--- EXCERPT ---
Content starts

Only one of the islands, Santa Catalina, is populated, and only one other, Anacapa, offers regularly scheduled visits for tourists.
Gabe and I wanted to do something special for his nephew on his birthday, and we decided that it would be great to take him on a trip to Anacapa Island. Only about 11 miles off of the coast, boats head out there daily from Port Hueneme in Ventura County. We knew that we could arrange to camp overnight on the island, but with no services to speak of, and a little guy going with us, we figured a day trip would be just as memorable.
The boat ride itself took around an hour, and on the way, we got a close-up view of one of the massive oil derricks that dot the channel. These things look huge from the beach, but wow – when we got up right next to one on our way out, we realized just how incredibly massive the structures are. We were probably a quarter mile away, yet it towered over us like a skyscraper.
miles and miles of ocean, beautiful coves and beaches, and inspiring views from every turn.

Content ends

--- PROBLEM STATEMENT ---
Pick up the account of the day trip to Anacapa Island after its final sentence and keep writing.

--- SUPPLIED RECORDS ---
Content starts

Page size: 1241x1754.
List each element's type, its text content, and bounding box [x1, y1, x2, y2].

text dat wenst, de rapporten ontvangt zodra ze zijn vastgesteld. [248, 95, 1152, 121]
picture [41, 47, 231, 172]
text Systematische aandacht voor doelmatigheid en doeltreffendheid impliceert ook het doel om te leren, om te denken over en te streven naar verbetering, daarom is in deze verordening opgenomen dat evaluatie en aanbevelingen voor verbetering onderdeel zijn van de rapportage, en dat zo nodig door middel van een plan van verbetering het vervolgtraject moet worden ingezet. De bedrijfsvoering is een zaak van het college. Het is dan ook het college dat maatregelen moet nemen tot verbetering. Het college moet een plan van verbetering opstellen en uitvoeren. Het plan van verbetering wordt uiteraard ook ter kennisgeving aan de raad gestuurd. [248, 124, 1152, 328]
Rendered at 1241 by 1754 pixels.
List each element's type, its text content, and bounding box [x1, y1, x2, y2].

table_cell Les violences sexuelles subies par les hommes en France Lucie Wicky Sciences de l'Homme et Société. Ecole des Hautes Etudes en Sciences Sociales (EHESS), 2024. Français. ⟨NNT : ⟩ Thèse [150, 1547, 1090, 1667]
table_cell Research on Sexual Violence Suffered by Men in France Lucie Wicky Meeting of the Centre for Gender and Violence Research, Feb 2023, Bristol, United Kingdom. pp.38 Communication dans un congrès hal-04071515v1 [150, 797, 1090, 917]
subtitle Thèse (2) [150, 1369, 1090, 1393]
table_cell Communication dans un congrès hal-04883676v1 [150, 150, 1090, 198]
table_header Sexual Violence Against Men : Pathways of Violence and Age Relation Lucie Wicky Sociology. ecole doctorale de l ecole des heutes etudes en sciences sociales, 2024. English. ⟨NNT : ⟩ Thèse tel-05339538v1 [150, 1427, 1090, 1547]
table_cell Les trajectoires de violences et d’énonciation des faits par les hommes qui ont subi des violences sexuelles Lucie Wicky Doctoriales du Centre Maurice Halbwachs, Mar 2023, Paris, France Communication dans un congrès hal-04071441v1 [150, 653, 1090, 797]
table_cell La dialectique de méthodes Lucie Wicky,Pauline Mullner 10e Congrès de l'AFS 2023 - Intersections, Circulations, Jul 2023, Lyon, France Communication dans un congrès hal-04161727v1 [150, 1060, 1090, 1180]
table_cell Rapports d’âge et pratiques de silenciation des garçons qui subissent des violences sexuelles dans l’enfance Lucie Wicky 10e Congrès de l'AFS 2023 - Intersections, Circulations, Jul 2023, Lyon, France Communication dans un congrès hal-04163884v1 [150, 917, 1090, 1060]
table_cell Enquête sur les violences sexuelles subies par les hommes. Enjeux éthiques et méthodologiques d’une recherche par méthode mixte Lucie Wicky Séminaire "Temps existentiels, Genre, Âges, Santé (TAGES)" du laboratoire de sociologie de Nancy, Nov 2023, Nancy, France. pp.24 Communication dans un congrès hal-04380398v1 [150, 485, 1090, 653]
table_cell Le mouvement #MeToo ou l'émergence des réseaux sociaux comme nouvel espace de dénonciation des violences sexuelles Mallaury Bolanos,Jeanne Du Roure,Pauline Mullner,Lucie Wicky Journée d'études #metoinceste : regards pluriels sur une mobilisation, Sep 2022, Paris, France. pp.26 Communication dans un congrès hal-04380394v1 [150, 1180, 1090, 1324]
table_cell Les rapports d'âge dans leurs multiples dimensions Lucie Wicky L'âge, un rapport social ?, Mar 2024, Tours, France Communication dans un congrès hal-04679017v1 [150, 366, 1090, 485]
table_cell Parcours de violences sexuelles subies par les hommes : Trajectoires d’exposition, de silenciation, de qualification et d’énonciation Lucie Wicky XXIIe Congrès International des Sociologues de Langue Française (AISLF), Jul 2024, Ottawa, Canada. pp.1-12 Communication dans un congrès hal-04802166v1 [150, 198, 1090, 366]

Content ends

--- WRITTEN ANSWER ---
Anacapa is one of the smaller islands in the park, made up of three small islands – East, Middle, and West – and the ferry dropped us off on the East Island. It’s the only one that’s accessible. Once we arrived, no sandy beaches, no cruise-ship style gangplank. The captain jockeyed the boat around and backed it into a rocky cove, pulling up to a dock system anchored into the rocks. We grabbed our backpacks, climbed the stairs and made our way up to to the top of the hill that shelters the cove.
Once we got up top, we were surprised by the steady winds. They batter the islands, and there’s no place to take cover. We had a pleasant ride out, breezy and cold, but once atop the island, we were glad we had dressed in layers. The other thing that hit us immediately was the smell. It stinks – bad. It’s a giant bird sanctuary, and oh boy, does it smell like one. By the time we left, we didn’t notice it anymore, but at first, it was kind of shocking. We got our bearings straight and headed out to explore the few miles of hiking trails that loop the island. Up in the distance were a lighthouse and some ranger quarters, but not much else.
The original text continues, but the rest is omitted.